Yazar: 10:18 Genel Kafalar

Bandırma Yolcusu..

16 Mayıs günü Bandırma vapuruna bindi ve 19nda Samsun’da mücadeleye başladı diye geçer tarih kitaplarında. Bu kadar basit, yalın ve ruhsuz bir şekilde..

Peki; 16 Mayıs sabahı yatağında gözlerini açtığında neler düşündü, neler hissetti, nasıl bir ruh hali içerisindeydi hiç aklımıza geldi mi?

On beş milyona yakın bir nüfusu barındıran coğrafyanın kaderini değiştirmek için yola çıkan adamın neler hissettiğini anlamak için dönemde yaşanan olayları hatırlamak gerek.

Her şeyden önce memleketin üzerinde bir ağırlık vardı. Esaretin, çaresizliğin, bedbahtlığın hüznü semaya çökmüştü sanki.

Kasım 1918’de İngilizler İstanbul’u işgal etmiş,

Bir ay sonra, Osmanlı Mebusan Meclisi fesh edilmiş,

16 Mayıs sabahı İzmir in işgal haberini alacağı,

Anadolu’da silahlı mücadele başlatabileceği birliğin neredeyse kalmadığı, askerin çıplak ayak gezdiği, silah-mühimmatın nereden temin edilebileceğinin bile bilinemediği bir durumdaydı.

Tüm bu şartları bildiği halde, etrafında bulunan bir avuç adam ile birlikte tek başlarına, beş parasız, silahsız, ordusuz, padişaha bağlı insanları zamanı geldiğinde padişahı devirmek için ikna etmeye Anadolu’ya gidiyordu.

Cesaretini düşünebiliyor musunuz?
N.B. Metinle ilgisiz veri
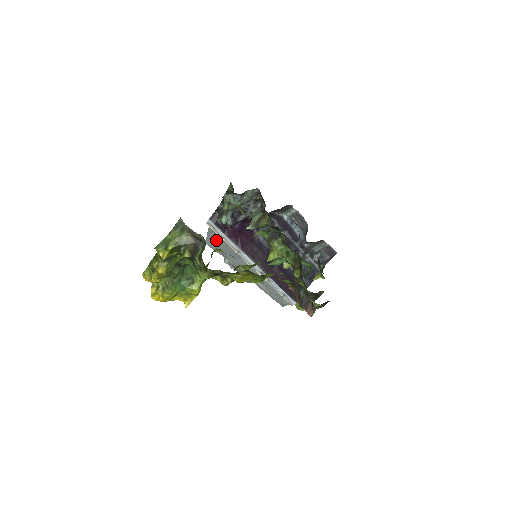
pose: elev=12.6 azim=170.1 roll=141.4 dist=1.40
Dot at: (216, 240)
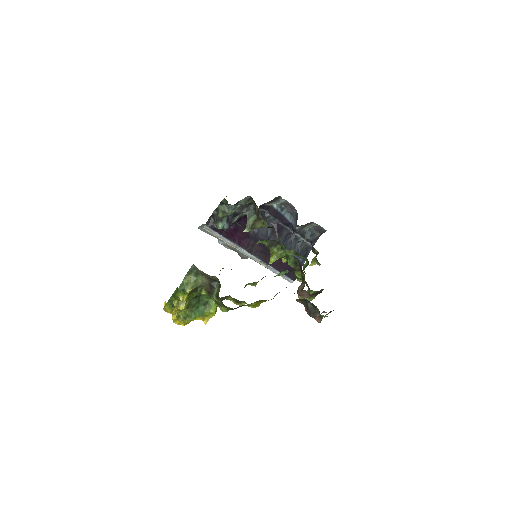
Dot at: occluded
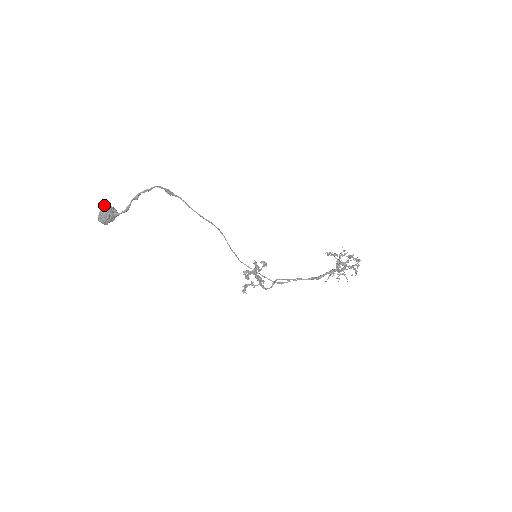
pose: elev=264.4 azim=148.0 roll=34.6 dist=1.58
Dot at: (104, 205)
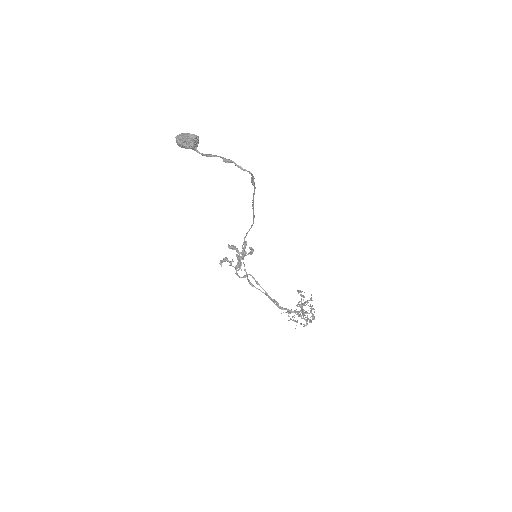
Dot at: (194, 136)
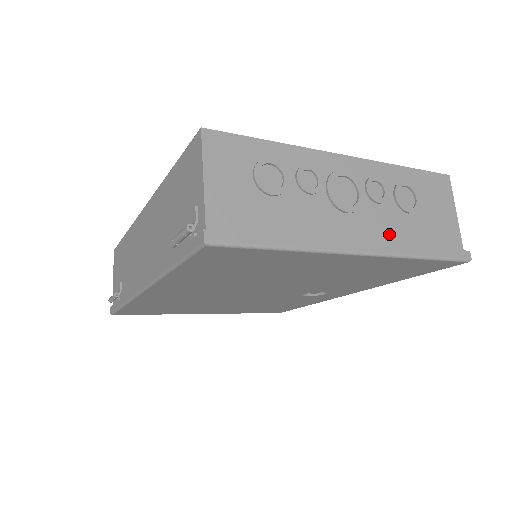
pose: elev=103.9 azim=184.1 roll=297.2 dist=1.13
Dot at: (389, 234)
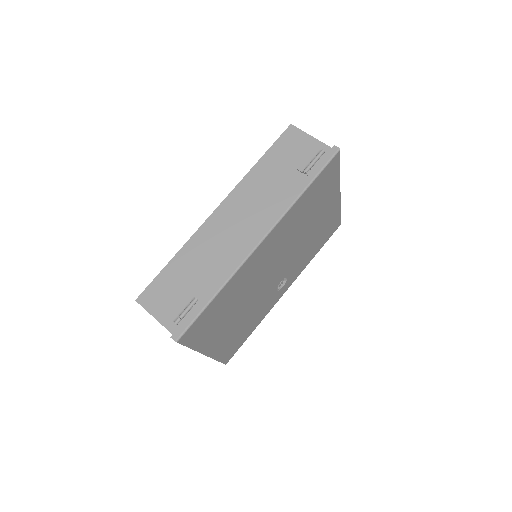
Dot at: occluded
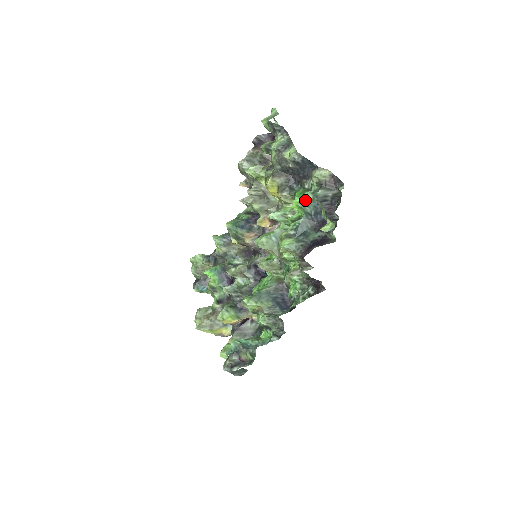
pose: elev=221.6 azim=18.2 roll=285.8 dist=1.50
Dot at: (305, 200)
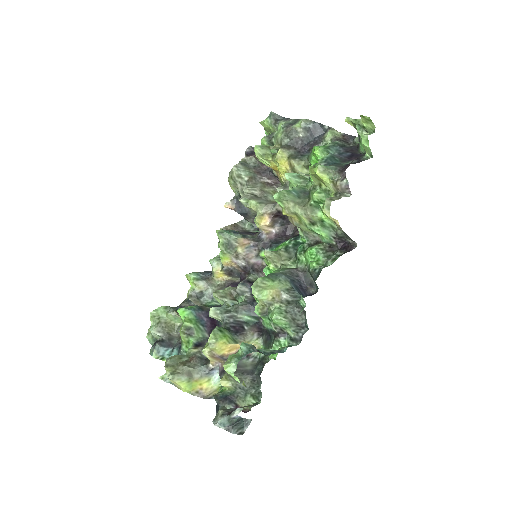
Dot at: (326, 147)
Bu mutlak akıl yürüten bir satranç oyuncusunun mu yoksa cahil cesaretine kapılmış bir adamın fikir tezahürü müydü acaba?

Birde bunların üzerine iskeledeyken kendisine bir haber gelir. “Sakın gemiye binme. Bandırma’yı batıracaklar.” Okuduğum kitaplarda herhangi bir tereddüt gösterdiğine dair bir emare yok. Sadece gemi kaptanına sahile mümkün olduğunca yakın gitmeleri talimatını veriyor. Hepsi bu.

O dönemde yetişen Kurmay Subayların cahil cesaretinin esaretinde kalabileceklerini düşünmek bile aptallık olurdu zannımca. Jean Jacques Rousseau, Robespierre, Ziya Gökalp, Namık Kemal’lerin yazılarıyla büyüyen bir gencin fikrinin özgürlük, adalet, bağımsızlıktan başka bir yerde atmasını beklemek hata olmaz mıydı?

Sabah uyandı, tıraşını oldu, subay üniformasını giydi, kahvaltısını yaptı, annesinin elini öperek evden ayrıldı, o kadar. Zira nereye gideceğini, hangi şartlar ile karşılaşacağını aylar öncesinden planlamıştı. “Savaşlar komutanların aklında kazanılır.” vecizesi gibi sabah uyandığında ne yapacağını bilerek, hangi adımları izleyeceğini bilerek uyandığına kaniyim.

Ve sonunda Napolyon’un dediği gibi “gitti-gördü-yendi”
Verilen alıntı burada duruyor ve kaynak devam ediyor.